Bir hayat içinde, farklılaşmış bedenlerin ölüm arzuları. Yaşama isteği kalmamış birkaç insanın, bakış tarzları. Empati kurmak için okunan tüm o romanlar. Bedenlerine hayali ruhlar yerleştirilmiş masal kahramanları. İnançlara göre şekil alan mitler. Parasızlığın peşinde kaybolan inançlar, bedenler, ruhlar ve çok daha fazlası.

as

Tanrı dedi o gün. Rüyamda bana dedi ki:

“Bir insan bedeninde şekil almak, başka bir varlık yerine şekil almaktan daha güçtür.” Sorumlulukların vardır. Kendine göre ihtiyaçların. Bunların en ağır olanı düşünmektir. Çünkü sınır tanımaz düşünmek, farklılıkların farklılaştığı, yaşamlarının ölümsüzlüğe ulaştığı erdemdir düşünmek. Devrik cümlelere kroki bakışı atmak, daha tanımlanmamış milyonlarca hissi tanımlayamamaktır düşünmek. Sınırlarını kendin çizdiğin dünyada, beklentileri olmadan yaşayabilmektir.

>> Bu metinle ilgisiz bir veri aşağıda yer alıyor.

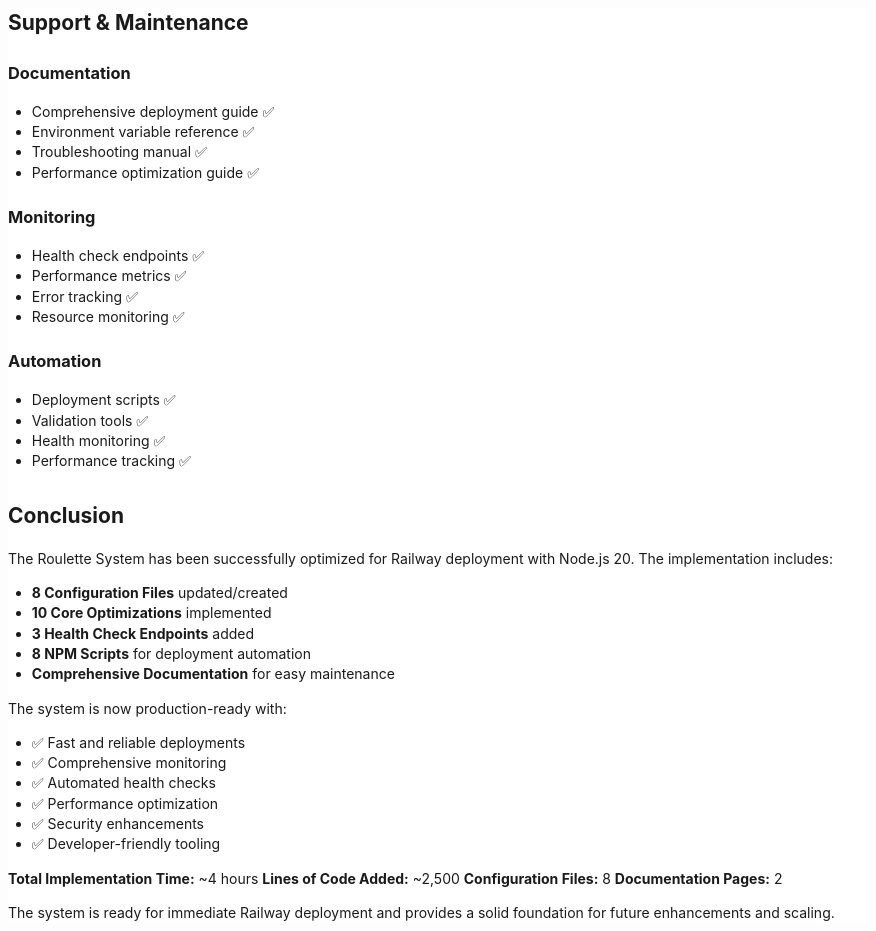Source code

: ## Support & Maintenance

### Documentation
- Comprehensive deployment guide ✅
- Environment variable reference ✅
- Troubleshooting manual ✅
- Performance optimization guide ✅

### Monitoring
- Health check endpoints ✅
- Performance metrics ✅
- Error tracking ✅
- Resource monitoring ✅

### Automation
- Deployment scripts ✅
- Validation tools ✅
- Health monitoring ✅
- Performance tracking ✅

## Conclusion

The Roulette System has been successfully optimized for Railway deployment with Node.js 20. The implementation includes:

- **8 Configuration Files** updated/created
- **10 Core Optimizations** implemented
- **3 Health Check Endpoints** added
- **8 NPM Scripts** for deployment automation
- **Comprehensive Documentation** for easy maintenance

The system is now production-ready with:
- ✅ Fast and reliable deployments
- ✅ Comprehensive monitoring
- ✅ Automated health checks
- ✅ Performance optimization
- ✅ Security enhancements
- ✅ Developer-friendly tooling

**Total Implementation Time:** ~4 hours
**Lines of Code Added:** ~2,500
**Configuration Files:** 8
**Documentation Pages:** 2

The system is ready for immediate Railway deployment and provides a solid foundation for future enhancements and scaling.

Bir arkadaşımla diyalogumda çok enteresan bulduğum bir şey vardı. O gün arkadaşım dedi ki bana:

Berke. Neden düşünmeliyiz? Neden farklı anlamlar yüklediğimiz farklılıkların hisleri altında çatışmalar yaşamalıyız? Neden başka alternatifler varken düşündüğümüz dört duvar arasında düşünmeye devam etmeliyiz? Düşünmenin bir sonu var mıdır? Düşünmek zor mudur Berke? Yoksa herkesin yüklediği anlamda soyutlaşmış bir kavramdan ileri gidememek midir düşünmek?

Benliğimi araştırdığım zamanlar oldu. Hani olur ya içindekini ararsın. Ona ne istediğini sorarsın. Ne? Kızgın, öfkeli bir biçimde hayattan alacak başka bir şeyin olmadığını söylersin. Ne var yani dersin? Ne alabilirsin ki benden daha dersin. Daha senden bir şey almamışken hayat…

Tanrı dedi o gün. Rüyamda bana dedi ki;


“Senin anlayacağın dilden konuşayım. Yerdeki kartlardan ya eline çift as gelirse?”